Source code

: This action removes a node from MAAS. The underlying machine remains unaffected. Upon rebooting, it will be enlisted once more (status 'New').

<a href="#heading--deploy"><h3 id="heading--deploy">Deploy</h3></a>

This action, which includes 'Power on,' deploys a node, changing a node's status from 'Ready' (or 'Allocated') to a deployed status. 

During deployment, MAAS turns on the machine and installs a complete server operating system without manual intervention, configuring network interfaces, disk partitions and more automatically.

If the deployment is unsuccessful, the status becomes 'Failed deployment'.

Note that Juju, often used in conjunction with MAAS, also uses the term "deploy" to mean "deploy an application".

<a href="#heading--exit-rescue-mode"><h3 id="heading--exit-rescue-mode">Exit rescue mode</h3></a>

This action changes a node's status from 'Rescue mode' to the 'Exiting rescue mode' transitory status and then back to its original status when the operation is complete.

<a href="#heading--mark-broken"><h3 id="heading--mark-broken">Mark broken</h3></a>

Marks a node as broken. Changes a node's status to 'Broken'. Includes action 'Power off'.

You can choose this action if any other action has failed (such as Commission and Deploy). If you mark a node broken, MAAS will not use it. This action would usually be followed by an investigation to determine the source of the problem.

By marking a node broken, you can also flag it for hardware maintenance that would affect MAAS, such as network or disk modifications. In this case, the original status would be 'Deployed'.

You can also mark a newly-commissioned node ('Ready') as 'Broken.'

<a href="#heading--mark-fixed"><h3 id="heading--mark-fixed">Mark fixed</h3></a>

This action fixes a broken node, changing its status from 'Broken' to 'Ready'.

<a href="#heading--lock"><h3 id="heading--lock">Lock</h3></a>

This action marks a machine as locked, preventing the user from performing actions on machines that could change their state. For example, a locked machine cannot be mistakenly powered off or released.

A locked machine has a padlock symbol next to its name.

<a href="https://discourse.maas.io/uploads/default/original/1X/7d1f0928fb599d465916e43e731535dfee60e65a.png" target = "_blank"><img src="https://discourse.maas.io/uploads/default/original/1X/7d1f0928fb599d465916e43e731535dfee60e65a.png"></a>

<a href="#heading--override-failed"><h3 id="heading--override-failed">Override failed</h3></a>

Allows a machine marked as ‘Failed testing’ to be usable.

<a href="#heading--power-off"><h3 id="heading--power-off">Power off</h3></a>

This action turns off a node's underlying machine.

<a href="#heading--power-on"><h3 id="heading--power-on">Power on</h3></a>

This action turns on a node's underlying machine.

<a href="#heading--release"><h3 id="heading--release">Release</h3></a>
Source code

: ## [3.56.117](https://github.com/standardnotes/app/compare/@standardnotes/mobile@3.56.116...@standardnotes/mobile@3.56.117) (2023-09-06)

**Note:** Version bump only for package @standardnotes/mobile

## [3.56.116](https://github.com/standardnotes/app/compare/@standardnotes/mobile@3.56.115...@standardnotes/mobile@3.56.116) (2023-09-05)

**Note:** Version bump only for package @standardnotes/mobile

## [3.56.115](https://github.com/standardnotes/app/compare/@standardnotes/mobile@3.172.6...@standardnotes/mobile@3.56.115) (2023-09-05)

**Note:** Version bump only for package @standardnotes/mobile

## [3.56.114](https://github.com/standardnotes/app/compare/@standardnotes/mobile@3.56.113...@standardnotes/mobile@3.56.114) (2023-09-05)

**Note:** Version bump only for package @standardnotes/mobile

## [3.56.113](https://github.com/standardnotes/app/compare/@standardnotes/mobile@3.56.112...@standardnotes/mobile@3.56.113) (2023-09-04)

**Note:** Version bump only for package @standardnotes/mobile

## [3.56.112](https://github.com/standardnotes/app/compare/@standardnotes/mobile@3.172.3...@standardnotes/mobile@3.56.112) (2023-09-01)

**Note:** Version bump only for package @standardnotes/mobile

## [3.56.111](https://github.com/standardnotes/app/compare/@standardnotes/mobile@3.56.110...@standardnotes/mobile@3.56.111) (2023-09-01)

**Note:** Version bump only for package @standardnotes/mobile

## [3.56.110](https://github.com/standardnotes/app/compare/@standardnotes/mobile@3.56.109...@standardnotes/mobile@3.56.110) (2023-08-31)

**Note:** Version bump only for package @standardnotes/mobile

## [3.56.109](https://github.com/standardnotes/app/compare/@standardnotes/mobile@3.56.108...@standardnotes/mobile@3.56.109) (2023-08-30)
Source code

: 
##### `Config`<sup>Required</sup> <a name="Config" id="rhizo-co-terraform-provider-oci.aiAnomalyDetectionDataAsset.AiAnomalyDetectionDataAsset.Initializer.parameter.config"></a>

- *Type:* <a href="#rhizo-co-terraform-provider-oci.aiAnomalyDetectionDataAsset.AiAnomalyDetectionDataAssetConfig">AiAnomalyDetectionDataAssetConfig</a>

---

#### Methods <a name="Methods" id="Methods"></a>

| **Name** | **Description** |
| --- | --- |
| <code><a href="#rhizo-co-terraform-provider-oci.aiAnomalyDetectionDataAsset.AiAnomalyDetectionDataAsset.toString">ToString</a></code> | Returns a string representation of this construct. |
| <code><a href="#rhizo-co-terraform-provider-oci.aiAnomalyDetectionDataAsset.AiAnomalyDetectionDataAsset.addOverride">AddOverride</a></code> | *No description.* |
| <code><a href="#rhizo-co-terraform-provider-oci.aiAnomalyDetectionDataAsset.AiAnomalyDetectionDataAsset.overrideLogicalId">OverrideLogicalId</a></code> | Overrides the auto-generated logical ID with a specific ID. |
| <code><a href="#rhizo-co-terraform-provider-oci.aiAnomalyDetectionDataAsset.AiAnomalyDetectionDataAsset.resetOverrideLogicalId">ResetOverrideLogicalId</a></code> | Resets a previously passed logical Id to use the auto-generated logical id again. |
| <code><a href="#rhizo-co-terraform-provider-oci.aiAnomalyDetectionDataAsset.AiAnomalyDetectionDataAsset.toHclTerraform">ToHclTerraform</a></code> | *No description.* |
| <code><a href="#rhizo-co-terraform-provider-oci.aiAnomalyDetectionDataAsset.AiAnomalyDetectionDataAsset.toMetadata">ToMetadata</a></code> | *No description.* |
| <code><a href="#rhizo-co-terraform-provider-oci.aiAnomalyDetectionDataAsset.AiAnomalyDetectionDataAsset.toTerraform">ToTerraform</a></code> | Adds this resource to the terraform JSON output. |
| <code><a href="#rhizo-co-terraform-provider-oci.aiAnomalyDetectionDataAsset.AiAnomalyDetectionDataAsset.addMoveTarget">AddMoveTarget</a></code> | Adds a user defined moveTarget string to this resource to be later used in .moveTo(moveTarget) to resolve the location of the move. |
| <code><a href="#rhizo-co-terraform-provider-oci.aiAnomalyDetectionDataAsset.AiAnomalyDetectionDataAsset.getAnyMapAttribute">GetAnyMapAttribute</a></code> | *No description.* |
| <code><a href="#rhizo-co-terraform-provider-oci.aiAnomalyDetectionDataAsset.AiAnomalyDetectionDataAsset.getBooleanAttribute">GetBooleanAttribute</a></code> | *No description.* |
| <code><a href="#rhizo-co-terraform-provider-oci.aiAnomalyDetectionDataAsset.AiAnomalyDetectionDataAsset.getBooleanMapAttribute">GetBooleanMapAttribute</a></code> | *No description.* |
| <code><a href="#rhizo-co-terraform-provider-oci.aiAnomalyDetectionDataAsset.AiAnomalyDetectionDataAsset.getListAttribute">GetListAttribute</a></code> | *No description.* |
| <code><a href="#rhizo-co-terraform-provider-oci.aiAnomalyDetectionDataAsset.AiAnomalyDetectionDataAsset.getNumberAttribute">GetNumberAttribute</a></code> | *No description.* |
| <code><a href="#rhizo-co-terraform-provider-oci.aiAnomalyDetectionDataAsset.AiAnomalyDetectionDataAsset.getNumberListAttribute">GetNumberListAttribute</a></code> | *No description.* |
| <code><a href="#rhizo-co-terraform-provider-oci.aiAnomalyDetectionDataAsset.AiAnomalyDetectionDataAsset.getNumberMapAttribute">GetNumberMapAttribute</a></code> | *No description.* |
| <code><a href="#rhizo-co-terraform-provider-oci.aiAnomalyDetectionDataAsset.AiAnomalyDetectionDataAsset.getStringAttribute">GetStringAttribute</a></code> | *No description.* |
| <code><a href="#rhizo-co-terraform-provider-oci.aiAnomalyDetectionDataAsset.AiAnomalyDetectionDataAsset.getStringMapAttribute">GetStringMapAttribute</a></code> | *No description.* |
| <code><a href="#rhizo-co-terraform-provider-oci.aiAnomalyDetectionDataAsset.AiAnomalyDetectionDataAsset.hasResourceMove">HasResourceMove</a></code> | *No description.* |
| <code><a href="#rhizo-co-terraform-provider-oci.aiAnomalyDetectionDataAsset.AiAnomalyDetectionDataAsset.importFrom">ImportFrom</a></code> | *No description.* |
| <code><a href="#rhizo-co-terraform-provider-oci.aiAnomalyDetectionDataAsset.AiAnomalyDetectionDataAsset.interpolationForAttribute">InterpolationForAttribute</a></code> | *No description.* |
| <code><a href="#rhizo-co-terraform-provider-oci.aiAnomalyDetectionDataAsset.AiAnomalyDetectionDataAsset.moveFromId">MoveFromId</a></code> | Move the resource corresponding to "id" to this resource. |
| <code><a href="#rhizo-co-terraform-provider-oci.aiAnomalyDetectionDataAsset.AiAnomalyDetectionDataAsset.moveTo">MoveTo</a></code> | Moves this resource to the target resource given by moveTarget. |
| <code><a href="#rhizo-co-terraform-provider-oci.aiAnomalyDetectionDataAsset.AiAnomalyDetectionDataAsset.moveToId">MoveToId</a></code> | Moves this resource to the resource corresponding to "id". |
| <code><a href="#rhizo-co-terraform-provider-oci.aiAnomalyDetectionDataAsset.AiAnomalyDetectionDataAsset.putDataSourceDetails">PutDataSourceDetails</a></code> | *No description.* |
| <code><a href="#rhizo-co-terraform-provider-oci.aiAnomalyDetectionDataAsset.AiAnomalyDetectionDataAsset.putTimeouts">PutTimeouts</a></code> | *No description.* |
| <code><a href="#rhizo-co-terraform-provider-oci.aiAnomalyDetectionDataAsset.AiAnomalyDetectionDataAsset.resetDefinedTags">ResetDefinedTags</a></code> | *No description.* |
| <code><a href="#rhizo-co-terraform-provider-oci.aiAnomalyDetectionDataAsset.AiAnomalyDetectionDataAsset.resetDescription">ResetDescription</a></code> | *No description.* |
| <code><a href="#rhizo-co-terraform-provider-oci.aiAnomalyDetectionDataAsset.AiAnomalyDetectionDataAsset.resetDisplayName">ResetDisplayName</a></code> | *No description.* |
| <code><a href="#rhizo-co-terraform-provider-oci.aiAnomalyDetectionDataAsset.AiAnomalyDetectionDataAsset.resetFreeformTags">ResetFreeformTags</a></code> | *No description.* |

________________

● **Your goal**: Going through the entries above, report how many lines include the string "would". The number alone is the answer.

● **Exercise result**: 2